→ Exercise data:
=-=-=
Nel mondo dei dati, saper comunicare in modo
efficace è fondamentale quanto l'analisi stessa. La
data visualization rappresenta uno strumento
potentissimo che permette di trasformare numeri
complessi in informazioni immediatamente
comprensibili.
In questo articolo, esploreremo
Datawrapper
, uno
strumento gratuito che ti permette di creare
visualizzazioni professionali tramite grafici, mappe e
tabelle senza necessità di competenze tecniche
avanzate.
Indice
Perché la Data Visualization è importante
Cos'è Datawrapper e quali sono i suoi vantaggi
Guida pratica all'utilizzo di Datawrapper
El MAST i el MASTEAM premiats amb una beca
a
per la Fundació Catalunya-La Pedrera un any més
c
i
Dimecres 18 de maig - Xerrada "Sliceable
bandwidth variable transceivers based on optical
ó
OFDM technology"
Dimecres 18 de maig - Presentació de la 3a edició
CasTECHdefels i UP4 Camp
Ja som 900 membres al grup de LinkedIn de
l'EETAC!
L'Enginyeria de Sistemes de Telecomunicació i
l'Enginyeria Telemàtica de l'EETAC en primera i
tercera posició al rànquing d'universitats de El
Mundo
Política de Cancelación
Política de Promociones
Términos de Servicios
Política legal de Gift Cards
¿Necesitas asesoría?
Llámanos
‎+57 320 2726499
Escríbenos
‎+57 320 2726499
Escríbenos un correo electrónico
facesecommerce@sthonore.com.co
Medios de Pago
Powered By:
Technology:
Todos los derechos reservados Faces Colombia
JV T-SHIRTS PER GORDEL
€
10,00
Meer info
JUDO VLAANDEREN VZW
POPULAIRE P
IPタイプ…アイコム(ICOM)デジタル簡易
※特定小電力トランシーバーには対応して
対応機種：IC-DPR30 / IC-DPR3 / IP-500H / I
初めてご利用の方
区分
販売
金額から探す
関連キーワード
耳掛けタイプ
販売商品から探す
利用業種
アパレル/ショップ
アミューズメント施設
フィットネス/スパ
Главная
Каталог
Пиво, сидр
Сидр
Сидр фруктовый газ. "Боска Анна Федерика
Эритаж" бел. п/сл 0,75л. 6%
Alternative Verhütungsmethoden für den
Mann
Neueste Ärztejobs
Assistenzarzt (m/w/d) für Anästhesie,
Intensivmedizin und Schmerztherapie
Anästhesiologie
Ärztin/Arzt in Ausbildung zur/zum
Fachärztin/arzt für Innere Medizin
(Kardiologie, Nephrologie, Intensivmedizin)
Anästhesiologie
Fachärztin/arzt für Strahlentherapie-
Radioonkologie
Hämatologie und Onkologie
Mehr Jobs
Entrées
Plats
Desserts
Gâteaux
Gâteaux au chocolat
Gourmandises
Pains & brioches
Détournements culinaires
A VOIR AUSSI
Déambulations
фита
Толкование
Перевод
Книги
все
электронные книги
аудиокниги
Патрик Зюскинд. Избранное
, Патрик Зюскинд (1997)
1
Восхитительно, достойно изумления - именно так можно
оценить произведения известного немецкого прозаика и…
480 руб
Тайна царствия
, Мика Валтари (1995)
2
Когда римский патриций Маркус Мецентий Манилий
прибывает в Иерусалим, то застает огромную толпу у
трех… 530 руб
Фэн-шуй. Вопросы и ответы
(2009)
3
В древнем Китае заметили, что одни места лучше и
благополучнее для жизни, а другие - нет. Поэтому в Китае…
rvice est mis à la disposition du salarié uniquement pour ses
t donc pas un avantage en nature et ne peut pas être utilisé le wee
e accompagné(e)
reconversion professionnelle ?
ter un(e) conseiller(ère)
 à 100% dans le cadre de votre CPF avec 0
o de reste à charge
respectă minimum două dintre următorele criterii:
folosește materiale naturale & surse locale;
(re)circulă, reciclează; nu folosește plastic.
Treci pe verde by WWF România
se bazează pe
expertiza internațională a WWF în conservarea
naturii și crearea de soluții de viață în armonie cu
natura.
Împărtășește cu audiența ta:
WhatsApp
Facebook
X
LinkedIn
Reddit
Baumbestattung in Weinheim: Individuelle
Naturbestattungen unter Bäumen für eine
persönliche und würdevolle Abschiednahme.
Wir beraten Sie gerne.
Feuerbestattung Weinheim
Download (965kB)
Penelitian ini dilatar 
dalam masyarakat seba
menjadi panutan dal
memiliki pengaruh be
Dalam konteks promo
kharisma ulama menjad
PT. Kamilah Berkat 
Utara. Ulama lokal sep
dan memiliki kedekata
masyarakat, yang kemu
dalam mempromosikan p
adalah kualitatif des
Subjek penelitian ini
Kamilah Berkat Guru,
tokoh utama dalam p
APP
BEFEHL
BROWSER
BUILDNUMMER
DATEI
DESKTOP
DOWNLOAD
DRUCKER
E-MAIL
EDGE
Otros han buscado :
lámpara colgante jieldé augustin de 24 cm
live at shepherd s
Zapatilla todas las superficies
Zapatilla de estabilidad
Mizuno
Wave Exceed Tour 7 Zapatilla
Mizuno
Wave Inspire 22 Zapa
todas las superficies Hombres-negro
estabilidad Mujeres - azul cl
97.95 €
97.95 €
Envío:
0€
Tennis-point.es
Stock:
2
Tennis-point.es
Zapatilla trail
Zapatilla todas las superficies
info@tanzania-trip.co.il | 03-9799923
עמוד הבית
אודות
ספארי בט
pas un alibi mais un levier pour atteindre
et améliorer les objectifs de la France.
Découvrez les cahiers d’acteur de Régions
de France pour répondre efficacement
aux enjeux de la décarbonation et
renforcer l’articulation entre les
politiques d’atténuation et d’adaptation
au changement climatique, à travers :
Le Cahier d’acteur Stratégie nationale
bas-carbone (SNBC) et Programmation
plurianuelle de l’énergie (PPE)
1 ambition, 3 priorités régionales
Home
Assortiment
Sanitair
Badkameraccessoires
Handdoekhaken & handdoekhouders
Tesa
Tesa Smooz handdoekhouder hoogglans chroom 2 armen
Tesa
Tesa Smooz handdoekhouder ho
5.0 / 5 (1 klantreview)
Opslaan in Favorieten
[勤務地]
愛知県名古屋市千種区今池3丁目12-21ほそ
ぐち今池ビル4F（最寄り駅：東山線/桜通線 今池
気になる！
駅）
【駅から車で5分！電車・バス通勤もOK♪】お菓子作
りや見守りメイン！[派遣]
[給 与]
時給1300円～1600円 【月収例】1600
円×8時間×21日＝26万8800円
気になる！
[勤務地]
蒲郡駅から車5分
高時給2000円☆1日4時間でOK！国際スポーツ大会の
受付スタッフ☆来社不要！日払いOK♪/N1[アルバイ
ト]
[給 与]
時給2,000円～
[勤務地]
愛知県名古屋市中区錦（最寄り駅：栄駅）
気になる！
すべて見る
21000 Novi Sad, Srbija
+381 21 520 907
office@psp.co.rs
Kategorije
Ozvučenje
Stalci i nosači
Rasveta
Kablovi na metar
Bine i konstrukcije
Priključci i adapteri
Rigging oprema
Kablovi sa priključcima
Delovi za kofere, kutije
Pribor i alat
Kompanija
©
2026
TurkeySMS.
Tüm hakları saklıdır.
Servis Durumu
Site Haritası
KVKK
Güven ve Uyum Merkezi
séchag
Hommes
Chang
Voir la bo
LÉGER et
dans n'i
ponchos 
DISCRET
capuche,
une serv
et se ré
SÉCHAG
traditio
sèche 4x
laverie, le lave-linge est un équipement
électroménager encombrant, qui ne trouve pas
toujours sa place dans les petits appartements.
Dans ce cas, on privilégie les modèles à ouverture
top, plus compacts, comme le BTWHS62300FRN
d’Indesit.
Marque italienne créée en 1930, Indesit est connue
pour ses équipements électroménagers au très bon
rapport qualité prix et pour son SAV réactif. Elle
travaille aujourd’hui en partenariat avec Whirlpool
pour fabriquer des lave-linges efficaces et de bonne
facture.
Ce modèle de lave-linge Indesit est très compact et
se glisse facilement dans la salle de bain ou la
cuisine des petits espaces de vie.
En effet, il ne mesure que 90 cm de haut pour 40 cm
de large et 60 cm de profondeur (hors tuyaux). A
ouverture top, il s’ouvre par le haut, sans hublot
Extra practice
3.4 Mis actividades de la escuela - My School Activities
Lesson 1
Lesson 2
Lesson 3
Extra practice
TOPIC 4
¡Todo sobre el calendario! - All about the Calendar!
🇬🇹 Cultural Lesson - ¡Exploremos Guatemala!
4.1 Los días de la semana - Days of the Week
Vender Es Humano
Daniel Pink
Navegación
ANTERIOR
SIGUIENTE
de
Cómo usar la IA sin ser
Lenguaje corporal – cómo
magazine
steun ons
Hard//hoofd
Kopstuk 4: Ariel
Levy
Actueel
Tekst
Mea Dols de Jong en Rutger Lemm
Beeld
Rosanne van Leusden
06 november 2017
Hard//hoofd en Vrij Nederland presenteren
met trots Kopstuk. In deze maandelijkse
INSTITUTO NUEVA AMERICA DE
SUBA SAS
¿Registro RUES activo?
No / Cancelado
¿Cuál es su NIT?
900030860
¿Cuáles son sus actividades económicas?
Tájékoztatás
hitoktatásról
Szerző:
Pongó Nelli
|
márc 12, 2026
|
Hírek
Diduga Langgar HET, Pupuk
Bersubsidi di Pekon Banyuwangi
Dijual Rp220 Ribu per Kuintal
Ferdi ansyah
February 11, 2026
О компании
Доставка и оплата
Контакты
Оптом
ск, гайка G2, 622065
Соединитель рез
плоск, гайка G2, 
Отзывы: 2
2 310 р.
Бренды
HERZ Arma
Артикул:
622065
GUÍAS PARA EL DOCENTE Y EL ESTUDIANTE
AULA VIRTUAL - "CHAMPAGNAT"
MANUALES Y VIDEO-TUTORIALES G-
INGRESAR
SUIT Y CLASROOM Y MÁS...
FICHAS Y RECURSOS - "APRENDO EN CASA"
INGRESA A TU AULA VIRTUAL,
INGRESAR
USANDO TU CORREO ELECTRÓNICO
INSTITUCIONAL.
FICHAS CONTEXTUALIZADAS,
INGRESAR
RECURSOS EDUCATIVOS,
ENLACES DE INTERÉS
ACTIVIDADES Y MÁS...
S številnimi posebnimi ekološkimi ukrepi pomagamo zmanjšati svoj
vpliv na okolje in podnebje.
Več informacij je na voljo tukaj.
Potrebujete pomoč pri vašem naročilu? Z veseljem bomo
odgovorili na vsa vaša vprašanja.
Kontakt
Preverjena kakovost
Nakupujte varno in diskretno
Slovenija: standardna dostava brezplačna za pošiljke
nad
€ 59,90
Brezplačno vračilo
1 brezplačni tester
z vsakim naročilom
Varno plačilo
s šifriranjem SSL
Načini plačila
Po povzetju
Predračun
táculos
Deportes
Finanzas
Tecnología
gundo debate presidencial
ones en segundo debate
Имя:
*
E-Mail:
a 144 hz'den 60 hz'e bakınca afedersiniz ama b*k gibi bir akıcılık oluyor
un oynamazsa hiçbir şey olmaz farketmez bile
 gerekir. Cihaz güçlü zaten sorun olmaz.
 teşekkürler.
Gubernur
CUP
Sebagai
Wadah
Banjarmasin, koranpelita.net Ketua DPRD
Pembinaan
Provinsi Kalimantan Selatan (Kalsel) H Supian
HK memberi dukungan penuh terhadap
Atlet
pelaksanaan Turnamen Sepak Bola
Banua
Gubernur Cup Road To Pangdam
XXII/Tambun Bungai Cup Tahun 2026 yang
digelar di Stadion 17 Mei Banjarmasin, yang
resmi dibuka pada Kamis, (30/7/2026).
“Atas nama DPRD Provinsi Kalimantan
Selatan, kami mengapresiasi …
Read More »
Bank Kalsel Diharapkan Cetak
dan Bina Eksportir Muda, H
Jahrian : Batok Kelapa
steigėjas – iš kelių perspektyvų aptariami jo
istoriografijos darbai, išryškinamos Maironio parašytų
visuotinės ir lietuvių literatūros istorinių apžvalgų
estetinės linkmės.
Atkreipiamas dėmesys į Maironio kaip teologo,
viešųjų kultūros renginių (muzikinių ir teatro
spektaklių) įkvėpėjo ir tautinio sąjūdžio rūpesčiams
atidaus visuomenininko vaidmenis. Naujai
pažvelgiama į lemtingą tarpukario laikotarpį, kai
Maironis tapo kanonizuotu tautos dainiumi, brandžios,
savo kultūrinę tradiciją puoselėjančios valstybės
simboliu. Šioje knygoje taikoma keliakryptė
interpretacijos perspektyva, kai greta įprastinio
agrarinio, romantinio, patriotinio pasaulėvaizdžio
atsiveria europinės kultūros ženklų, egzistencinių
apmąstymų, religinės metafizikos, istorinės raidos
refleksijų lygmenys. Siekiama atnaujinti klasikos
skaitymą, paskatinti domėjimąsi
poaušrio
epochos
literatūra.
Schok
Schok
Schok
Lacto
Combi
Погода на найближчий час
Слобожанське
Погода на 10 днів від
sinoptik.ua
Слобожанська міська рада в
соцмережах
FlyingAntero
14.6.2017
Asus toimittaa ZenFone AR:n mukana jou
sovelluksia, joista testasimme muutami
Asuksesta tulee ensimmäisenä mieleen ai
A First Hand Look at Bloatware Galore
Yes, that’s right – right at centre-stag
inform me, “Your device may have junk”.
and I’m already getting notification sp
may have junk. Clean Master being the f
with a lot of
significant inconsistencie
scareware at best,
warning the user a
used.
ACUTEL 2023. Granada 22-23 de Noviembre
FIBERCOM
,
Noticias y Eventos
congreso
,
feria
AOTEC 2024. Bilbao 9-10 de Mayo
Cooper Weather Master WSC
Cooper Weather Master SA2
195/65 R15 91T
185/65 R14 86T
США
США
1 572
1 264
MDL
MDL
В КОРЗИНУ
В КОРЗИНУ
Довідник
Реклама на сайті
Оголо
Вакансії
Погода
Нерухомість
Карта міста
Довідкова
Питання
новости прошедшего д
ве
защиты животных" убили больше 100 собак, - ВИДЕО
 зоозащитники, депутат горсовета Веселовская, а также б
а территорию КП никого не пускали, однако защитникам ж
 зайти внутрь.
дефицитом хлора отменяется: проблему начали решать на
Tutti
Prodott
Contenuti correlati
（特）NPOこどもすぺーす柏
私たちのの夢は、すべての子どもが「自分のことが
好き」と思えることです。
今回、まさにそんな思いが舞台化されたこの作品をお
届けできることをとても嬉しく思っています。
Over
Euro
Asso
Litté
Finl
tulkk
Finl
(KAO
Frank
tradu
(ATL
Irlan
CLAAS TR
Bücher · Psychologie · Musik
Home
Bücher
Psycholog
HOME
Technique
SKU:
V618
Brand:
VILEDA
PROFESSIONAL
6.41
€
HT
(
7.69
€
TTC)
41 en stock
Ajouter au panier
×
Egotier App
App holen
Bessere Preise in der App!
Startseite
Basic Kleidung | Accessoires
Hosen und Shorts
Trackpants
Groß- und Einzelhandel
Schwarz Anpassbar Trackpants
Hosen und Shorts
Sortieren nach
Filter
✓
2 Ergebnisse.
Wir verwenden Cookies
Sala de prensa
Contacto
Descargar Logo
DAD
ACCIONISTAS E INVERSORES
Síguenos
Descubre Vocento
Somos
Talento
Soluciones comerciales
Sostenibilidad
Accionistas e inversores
=-=-=
→ What to work on:
Reproduce the records word for word, from their very first line through the line containing "per la Fundació", including both of those lines.

→ Output below:
Nel mondo dei dati, saper comunicare in modo
efficace è fondamentale quanto l'analisi stessa. La
data visualization rappresenta uno strumento
potentissimo che permette di trasformare numeri
complessi in informazioni immediatamente
comprensibili.
In questo articolo, esploreremo
Datawrapper
, uno
strumento gratuito che ti permette di creare
visualizzazioni professionali tramite grafici, mappe e
tabelle senza necessità di competenze tecniche
avanzate.
Indice
Perché la Data Visualization è importante
Cos'è Datawrapper e quali sono i suoi vantaggi
Guida pratica all'utilizzo di Datawrapper
El MAST i el MASTEAM premiats amb una beca
a
per la Fundació Catalunya-La Pedrera un any més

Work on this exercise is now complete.